§ **SOURCE RECORDS**:

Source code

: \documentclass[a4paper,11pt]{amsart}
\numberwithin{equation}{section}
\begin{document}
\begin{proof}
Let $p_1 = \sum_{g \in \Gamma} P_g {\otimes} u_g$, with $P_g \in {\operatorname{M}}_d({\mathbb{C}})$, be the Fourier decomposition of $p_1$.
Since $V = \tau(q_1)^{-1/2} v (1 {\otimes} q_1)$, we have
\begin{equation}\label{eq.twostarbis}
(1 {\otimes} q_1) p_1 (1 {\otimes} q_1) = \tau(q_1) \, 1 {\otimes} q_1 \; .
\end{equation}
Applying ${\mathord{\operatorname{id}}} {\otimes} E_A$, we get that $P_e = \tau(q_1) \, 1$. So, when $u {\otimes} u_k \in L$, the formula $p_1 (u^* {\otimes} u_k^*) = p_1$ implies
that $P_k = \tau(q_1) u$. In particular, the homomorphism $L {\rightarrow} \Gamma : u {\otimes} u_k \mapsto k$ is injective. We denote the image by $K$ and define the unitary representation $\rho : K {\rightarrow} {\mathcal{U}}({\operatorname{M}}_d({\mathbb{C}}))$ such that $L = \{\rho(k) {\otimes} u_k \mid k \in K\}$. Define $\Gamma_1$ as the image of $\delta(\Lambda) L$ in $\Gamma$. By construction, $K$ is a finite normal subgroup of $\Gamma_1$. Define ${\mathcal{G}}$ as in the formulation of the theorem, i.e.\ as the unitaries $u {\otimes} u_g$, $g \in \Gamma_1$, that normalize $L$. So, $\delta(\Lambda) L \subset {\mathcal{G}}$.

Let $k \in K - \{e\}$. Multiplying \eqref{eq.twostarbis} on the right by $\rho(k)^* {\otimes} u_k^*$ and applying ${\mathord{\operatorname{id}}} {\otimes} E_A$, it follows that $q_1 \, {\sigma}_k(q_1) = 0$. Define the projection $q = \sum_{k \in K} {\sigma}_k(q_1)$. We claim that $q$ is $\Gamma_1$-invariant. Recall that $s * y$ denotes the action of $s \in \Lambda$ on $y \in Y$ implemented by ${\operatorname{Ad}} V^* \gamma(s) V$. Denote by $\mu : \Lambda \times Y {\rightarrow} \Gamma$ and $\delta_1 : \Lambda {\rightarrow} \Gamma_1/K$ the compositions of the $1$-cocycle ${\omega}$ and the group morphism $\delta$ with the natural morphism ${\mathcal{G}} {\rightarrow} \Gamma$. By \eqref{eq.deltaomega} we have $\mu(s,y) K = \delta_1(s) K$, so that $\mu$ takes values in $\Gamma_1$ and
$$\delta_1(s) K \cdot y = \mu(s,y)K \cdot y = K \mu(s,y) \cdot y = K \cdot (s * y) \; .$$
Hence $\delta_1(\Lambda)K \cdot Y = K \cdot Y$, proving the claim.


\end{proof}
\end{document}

§ **TASK**: Would you show each line of the material above that contains the string "claim"?

§ **EXERCISE ANSWER**:
Let $k \in K - \{e\}$. Multiplying \eqref{eq.twostarbis} on the right by $\rho(k)^* {\otimes} u_k^*$ and applying ${\mathord{\operatorname{id}}} {\otimes} E_A$, it follows that $q_1 \, {\sigma}_k(q_1) = 0$. Define the projection $q = \sum_{k \in K} {\sigma}_k(q_1)$. We claim that $q$ is $\Gamma_1$-invariant. Recall that $s * y$ denotes the action of $s \in \Lambda$ on $y \in Y$ implemented by ${\operatorname{Ad}} V^* \gamma(s) V$. Denote by $\mu : \Lambda \times Y {\rightarrow} \Gamma$ and $\delta_1 : \Lambda {\rightarrow} \Gamma_1/K$ the compositions of the $1$-cocycle ${\omega}$ and the group morphism $\delta$ with the natural morphism ${\mathcal{G}} {\rightarrow} \Gamma$. By \eqref{eq.deltaomega} we have $\mu(s,y) K = \delta_1(s) K$, so that $\mu$ takes values in $\Gamma_1$ and
Hence $\delta_1(\Lambda)K \cdot Y = K \cdot Y$, proving the claim.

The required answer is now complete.